• Consigne
Recopiez mot pour mot l’intégralité du texte sur la mise en scène de Tristan par Katharina Wagner à Bayreuth.

• Document source

<<<<

Il s’agit sans doute d’un travail intelligent, qui continue à Bayreuth la tradition de productions de Tristan symboliques ou abstraites, comme l’était celui de Christoph Marthaler (et la direction de Peter Schneider après l’échec initial de Eiji Oue), ou celui de Heiner Müller (avec Barenboim). Il faut remonter à la sublime vision de Jean-Pierre Ponnelle (encore avec Barenboim) pour trouver un Tristan figuratif.
Il serait donc peut-être temps de changer d’inspiration et de proposer autre chose à mon avis. Le travail de Katharina Wagner est plein de sens mais sans doute trop complexe ou trop mécaniste pour une donnée de départ somme toute assez simple. L’acte II, le moins réussi des trois, pèche par trop de détails et trop de volonté d’occuper la scène et l’espace, dans une volonté marquée (déjà vue dans Meistersinger) de contrecarrer la musique ou de la déranger par une foule de petits gestes, de petits mouvements, de bruits. Dans ce deuxième acte, la musique sublime se suffit presque à elle-même et Katharina Wagner tient à la « remettre à sa place » en inventant des situations successives qui atténuent les effets musicaux ou les relativisent : il est clair que mettre les amants sous la lumière de miradors ajoute un élément perturbateur pour les spectateurs, même si les amants semblent vivrent leur histoire sans trouble.
La vision des personnages est elle-même symbolique voire caricaturale : les amants en bleu « ailleurs », les serviteurs en brun bien terrestres, voire un peu vulgaires, et les méchants en jaune moutarde insupportable à regarder et parangons de la méchanceté et de duplicité, c’est d’une certaine manière une construction pour enfants d’un mauvais conte de fées, et si l’on ajoute un roi Marke dont l’habit et la coiffure font irrésistiblement penser à un Ludwig de Bavière vieilli et désabusé, le tableau est complet.

>>>>

• Entrées fournies
<<<<

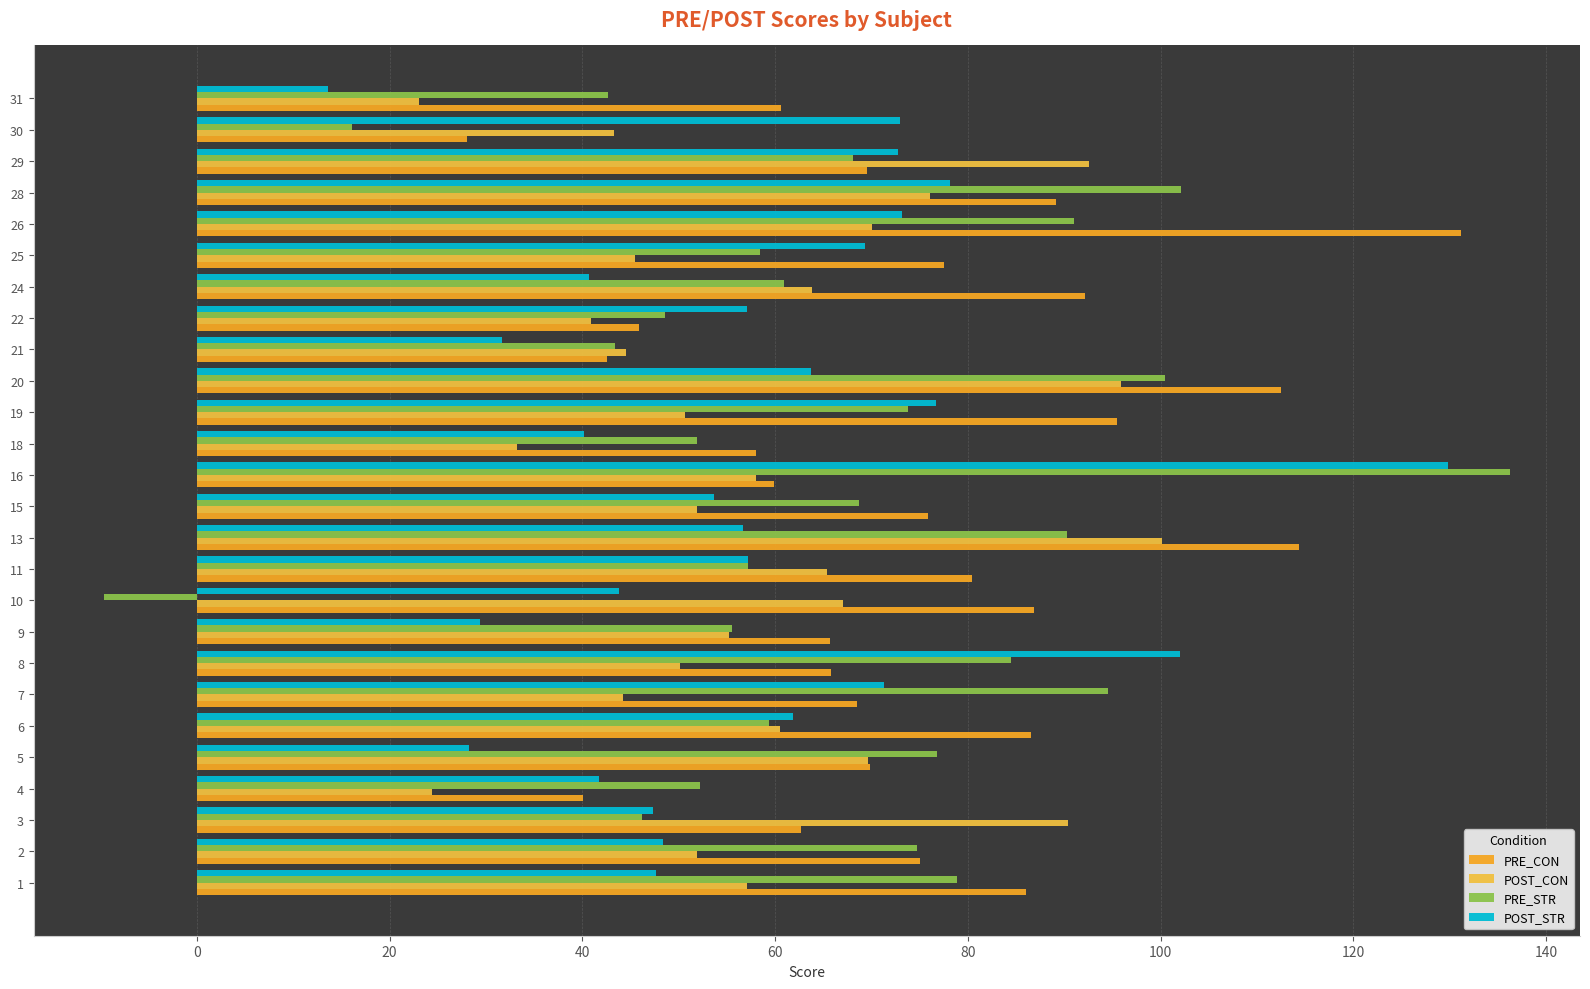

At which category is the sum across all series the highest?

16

>>>>
<<<<

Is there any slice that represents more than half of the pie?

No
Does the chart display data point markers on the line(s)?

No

>>>>

• Réponse rédigée
Il s’agit sans doute d’un travail intelligent, qui continue à Bayreuth la tradition de productions de Tristan symboliques ou abstraites, comme l’était celui de Christoph Marthaler (et la direction de Peter Schneider après l’échec initial de Eiji Oue), ou celui de Heiner Müller (avec Barenboim). Il faut remonter à la sublime vision de Jean-Pierre Ponnelle (encore avec Barenboim) pour trouver un Tristan figuratif.
Il serait donc peut-être temps de changer d’inspiration et de proposer autre chose à mon avis. Le travail de Katharina Wagner est plein de sens mais sans doute trop complexe ou trop mécaniste pour une donnée de départ somme toute assez simple. L’acte II, le moins réussi des trois, pèche par trop de détails et trop de volonté d’occuper la scène et l’espace, dans une volonté marquée (déjà vue dans Meistersinger) de contrecarrer la musique ou de la déranger par une foule de petits gestes, de petits mouvements, de bruits. Dans ce deuxième acte, la musique sublime se suffit presque à elle-même et Katharina Wagner tient à la « remettre à sa place » en inventant des situations successives qui atténuent les effets musicaux ou les relativisent : il est clair que mettre les amants sous la lumière de miradors ajoute un élément perturbateur pour les spectateurs, même si les amants semblent vivrent leur histoire sans trouble.
La vision des personnages est elle-même symbolique voire caricaturale : les amants en bleu « ailleurs », les serviteurs en brun bien terrestres, voire un peu vulgaires, et les méchants en jaune moutarde insupportable à regarder et parangons de la méchanceté et de duplicité, c’est d’une certaine manière une construction pour enfants d’un mauvais conte de fées, et si l’on ajoute un roi Marke dont l’habit et la coiffure font irrésistiblement penser à un Ludwig de Bavière vieilli et désabusé, le tableau est complet.